Lauss Martin, Visne Ilhami, Kriegner Albert, Ringnér Markus, Jönsson Göran, Höglund Mattias
Department of Oncology, Clinical Sciences, Lund University, Sweden.
Cancer Inform. 2013 Sep 23;12:193-201. doi: 10.4137/CIN.S12862. eCollection 2013.

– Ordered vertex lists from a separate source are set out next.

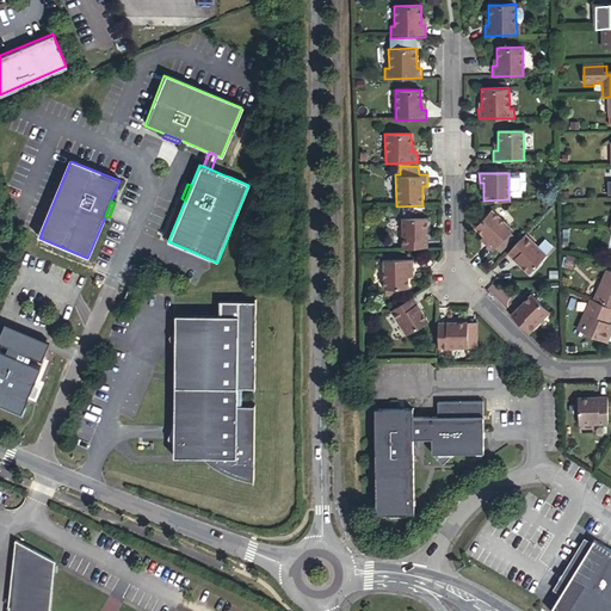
[(487,240),(485,244),(493,251),(494,248),(511,232),(512,229),(491,209),(474,227),(482,235),(487,240)]
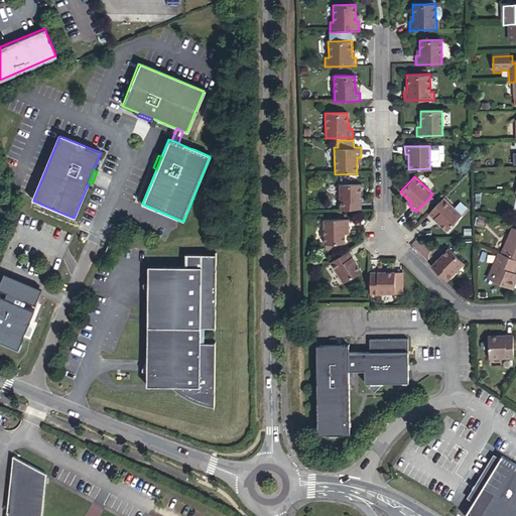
[(339,211),(361,210),(360,183),(339,183),(339,211)]
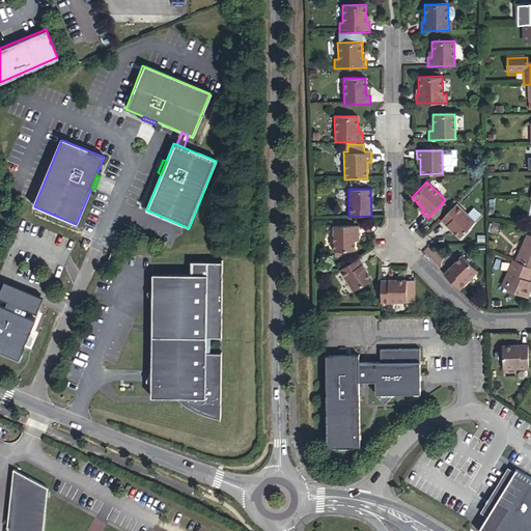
[(444,201),(429,216),(435,220),(448,205),(444,201)]
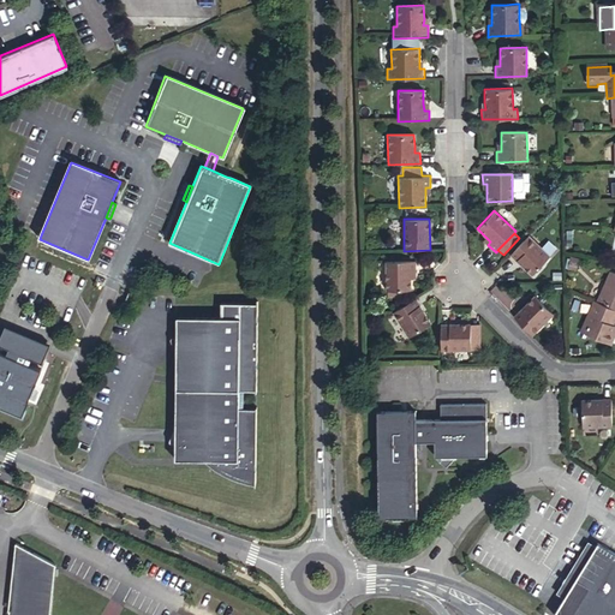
[(530,236),(511,256),(531,275),(550,255),(530,236)]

High-dimensional datasets can be confounded by variation from technical sources, such as batches. Undetected batch effects can have severe consequences for the validity of a study's conclusion(s). We evaluate high-throughput RNAseq and miRNAseq as well as DNA methylation and gene expression microarray datasets, mainly from the Cancer Genome Atlas (TCGA) project, in respect to technical and biological annotations. We observe technical bias in these datasets and discuss corrective interventions. We then suggest a general procedure to control study design, detect technical bias using linear regression of principal components, correct for batch effects, and re-evaluate principal components. This procedure is implemented in the R package swamp, and as graphical user interface software. In conclusion, high-throughput platforms that generate continuous measurements are sensitive to various forms of technical bias. For such data, monitoring of technical variation is an important analysis step.
高维数据集可能会因技术来源(如批次)的变异而产生混淆。未检测到的批次效应可能会对研究结论的有效性产生严重影响。我们评估了高通量RNA测序和miRNA测序以及DNA甲基化和基因表达微阵列数据集,主要来自癌症基因组图谱(TCGA)项目,涉及技术和生物学注释。我们在这些数据集中观察到技术偏差并讨论了纠正措施。然后,我们提出了一个通用程序,用于控制研究设计,使用主成分线性回归检测技术偏差,校正批次效应,并重新评估主成分。此程序在R包swamp中实现,并作为图形用户界面软件。总之,生成连续测量值的高通量平台对各种形式的技术偏差很敏感。对于此类数据,监测技术变异是一个重要的分析步骤。